State, as a bare number, how many lines below contain "degrees".
*** Source material Section Begins ***
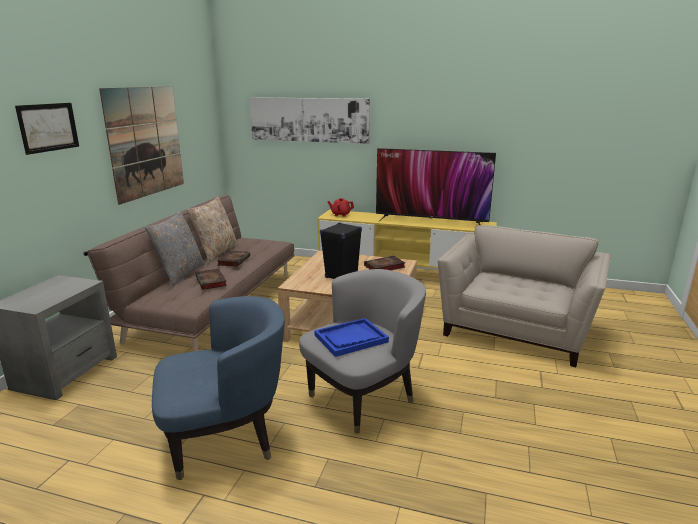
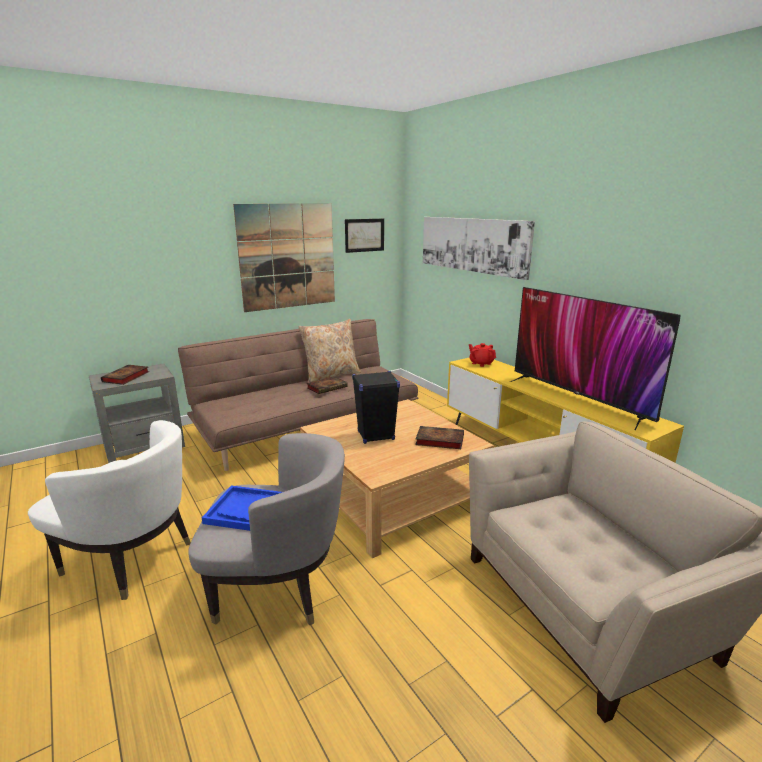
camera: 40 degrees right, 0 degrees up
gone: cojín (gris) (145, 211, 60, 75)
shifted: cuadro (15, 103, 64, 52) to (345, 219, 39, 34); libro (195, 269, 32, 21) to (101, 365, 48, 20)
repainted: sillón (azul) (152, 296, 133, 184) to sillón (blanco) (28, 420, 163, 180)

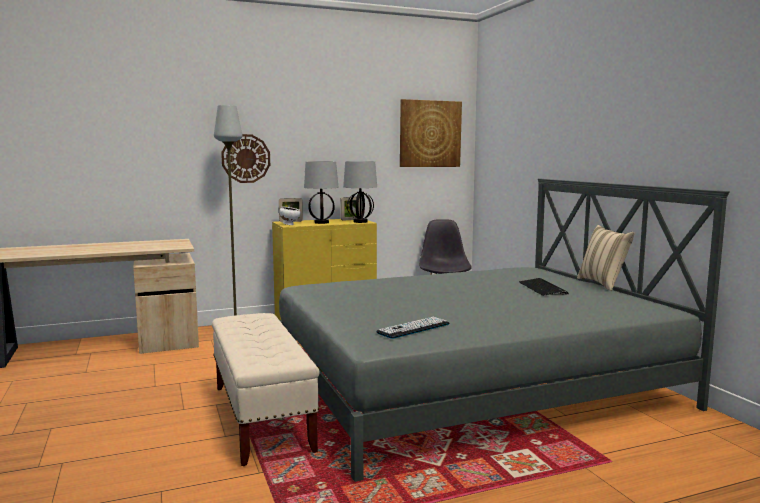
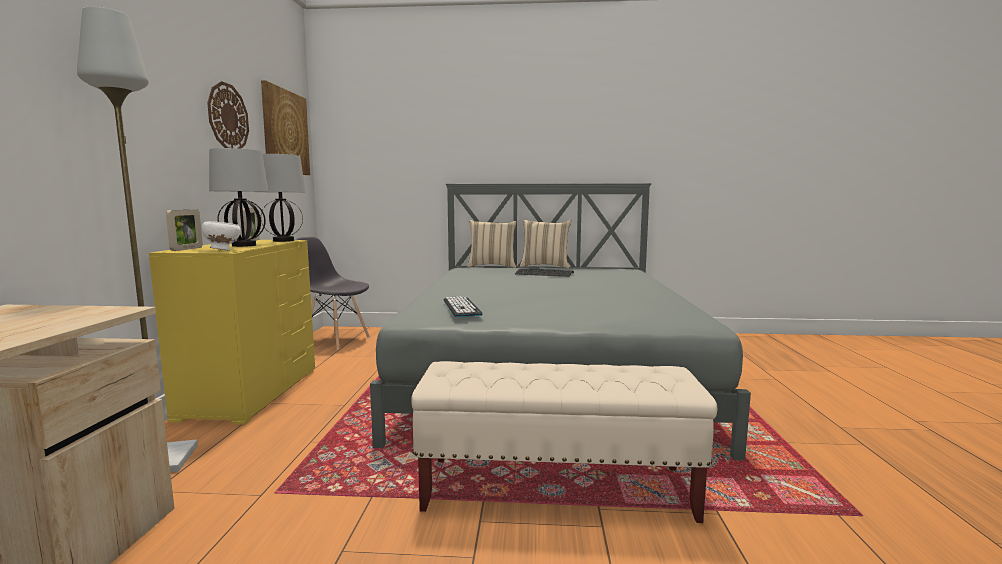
camera: 65 degrees left, 0 degrees up
new: cojín (beis) (467, 220, 49, 48)
shifted: reloj de pared (221, 134, 49, 49) to (207, 81, 42, 68); teclado (376, 317, 73, 22) to (443, 296, 40, 21)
*** Source material Section Ends ***
> _Your response_: 2